MG – Primeiro, tenho de buscar a minha “companheira fiel” no porto e trazê-la para a garagem. A previsão de chegada do navio é início de setembro. Vou fazer uma boa limpeza nela, desmontar as partes e limpar cada uma, para deixá-la bonita como era antes. Depois, vou levá-la para a revisão mecânica, as trocas de óleo e filtros e as regulagens de rotina. Só depois disso vou pensar nas próximas viagens. Há uns lugares na Argentina onde quero ir, mas vou organizar para que as viagens caibam no período de 15 a 20 dias, o máximo que minha esposa pode se ausentar do trabalho. Para que possamos ir juntos. Minha esposa é ótima garupa. Além de não reclamar do desconforto, gosta de viajar de moto. Sou um felizardo!

Quais são os números desta jornada até o Alasca?

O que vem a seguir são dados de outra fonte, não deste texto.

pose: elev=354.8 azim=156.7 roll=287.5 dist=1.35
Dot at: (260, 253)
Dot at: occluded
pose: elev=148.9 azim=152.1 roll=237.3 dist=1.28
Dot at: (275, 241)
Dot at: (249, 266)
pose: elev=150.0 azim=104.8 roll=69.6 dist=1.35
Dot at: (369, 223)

MG – Percorremos 29.325 quilômetros. Quando for buscar minha moto em Santos e voltar a BH, terei completado os 30 mil. Total de gasolina gasta: 1.384 litros. Rodamos 72 dias. Foram 23 dias parados para turismo, descanso e transposição do Darien, pois entre a Colômbia e o Panamá não há estrada transitável, é preciso embarcar a moto no avião. Por dia, percorremos, em média, 407 quilômetros. Eram sete horas e meia diariamente. Mas teve dia com quase 12 horas, outros com pouco mais de três horas. Passamos por 14 países: Brasil, Peru, Equador, Colômbia, Panamá, Costa Rica, Nicarágua, Honduras, El Salvador, Guatemala, Belize e México. Nos Estados Unidos, cruzamos Texas, Novo México, Colorado, Utah, Arizona e Califórnia até chegar ao Alasca. No Canadá, passamos pela Colúmbia Britânica e Yukon.